Бобро сдвинул белесые, невидные свои брови.
— Я не имею?.. Первого класса шофер. Водитель.
— Чего же?
Степан медленно покачал головой. Налил в рюмку. И Алексею. Они выпили и запили пивом. На поворотах вагон заносило, бутылки кренились. Официанты хватались за столы.
Наверху в репродукторе уже давно вели разговор Тарапунька со Штепселем. Но слышно их было плохо из-за стука колес, из-за плотного шороха дождя по крыше. Будто еще двое людей ведут интересную беседу за соседним столиком.
Некоторые от водки багровеют. А Степан Бобро бледнел. Явственней проступали веснушки, проступали под кожей широкие скулы.
— Я ведь за то и попал. По шоферской судьбе… Ты небось подумал — ворюга? Подумал? Говори…
— Ничего я не думал, — уклонился Алексей.
— Девочку я убил. Машиной. Насмерть убил.
Степан сторожил взглядом лицо Алексея. И должно быть, не туда Алексей отвел глаза — Бобро уставился на бутылку, постучал ногтем по стеклу:
— Из-за этого? Нет. Трезвый был. Только из гаража выехал… А она через дорогу. Тормознуть не успел… Так… Потом ее мать на суде выступала, учительница: оправдать просила. Плачет — просит… Три года мне дали.
Степан стал смотреть в окно.
По окну — с той стороны — змеились и дрожали вместе с вагоном струйки. А дальше хлестал отвесный дождь. Полая осенняя вода лилась с сумеречного неба. Кюветы почти до краев налиты водой. Мокрые, по-собачьи взъерошенные елки уткнулись в воду лапами: никуда не убежать, нет на этом свете сухого места. За ними клубился сырой туман, похожий на тучу.
— Три года.
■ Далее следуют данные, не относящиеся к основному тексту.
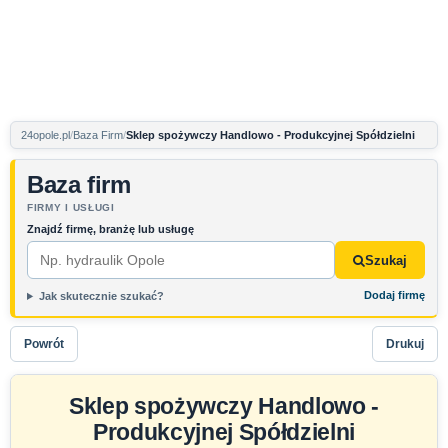
24opole.pl
Baza Firm
Sklep spożywczy Handlowo - Produkcyjnej Spółdzielni
Baza firm
FIRMY I USŁUGI
Znajdź firmę, branżę lub usługę
Szukaj
Dodaj firmę
Jak skutecznie szukać?
Powrót
Drukuj
Sklep spożywczy Handlowo -
Produkcyjnej Spółdzielni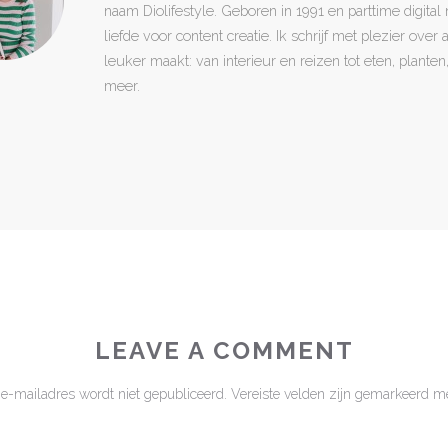
naam Diolifestyle. Geboren in 1991 en parttime digita
liefde voor content creatie. Ik schrijf met plezier over
leuker maakt: van interieur en reizen tot eten, plant
meer.
LEAVE A COMMENT
 e-mailadres wordt niet gepubliceerd.
Vereiste velden zijn gemarkeerd m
Ну, я и обжаловать не стал. Насмерть ведь… Сидел честно. Работал. Только всякой грязи порядочно набрался. Какую отмоешь, а какую… видал у доктора, что на мне нарисовано? Так это в первый месяц, с горя. И не то чтобы с горя — уговаривали очень. С ножом… Там, брат, всякие мастера есть. У них, я думаю, цель — побольше переметить, чтобы с этой метой ты навсегда, по рукам и ногам, ихний…
Усмехнулся. И тут же нахмурился:
— Только за руль я больше не сяду. Никогда.
Глотнул холодного пива. Глаза прикрыл веснушчатыми веками. Помолчал.
— А та девочка… У нее косички были.
«Напьется», — предположил Алексей. И позвал:
— Сколько с нас?
Прошли через три вагона. В четвертом, своем, в тамбуре стояла Дуся, смотрела в окно.
Алексей хотел мимо пройти: не отставать же от товарища, с которым только что вели разговор по душам. Степан же, наоборот, увидев Дусю, стал топтаться в тамбуре.
А Дуся повернулась к Алексею и сказала:
— Постоим здесь, Алеша? Посмотрим в окно.
Степан покорно вышел.
Смотрели в окно. В нем ничего не было видно, кроме темноты. Кроме потоков дождя.
Здесь, в тамбуре, да и в самом вагоне к ночи появлялся крепкий холод. Не топили, потому что еще был сентябрь. Но сентябрь не везде одинаковый. Поезд шел прямиком на Север.
— Зябко, — поежилась Дуся и прижалась плечом к Алексею.
Возможно, ей самой и было зябко, но сквозь рукав гимнастерки, сквозь полушерстяной рукав темного ее платья Алексей ощутил живое, греющее тепло.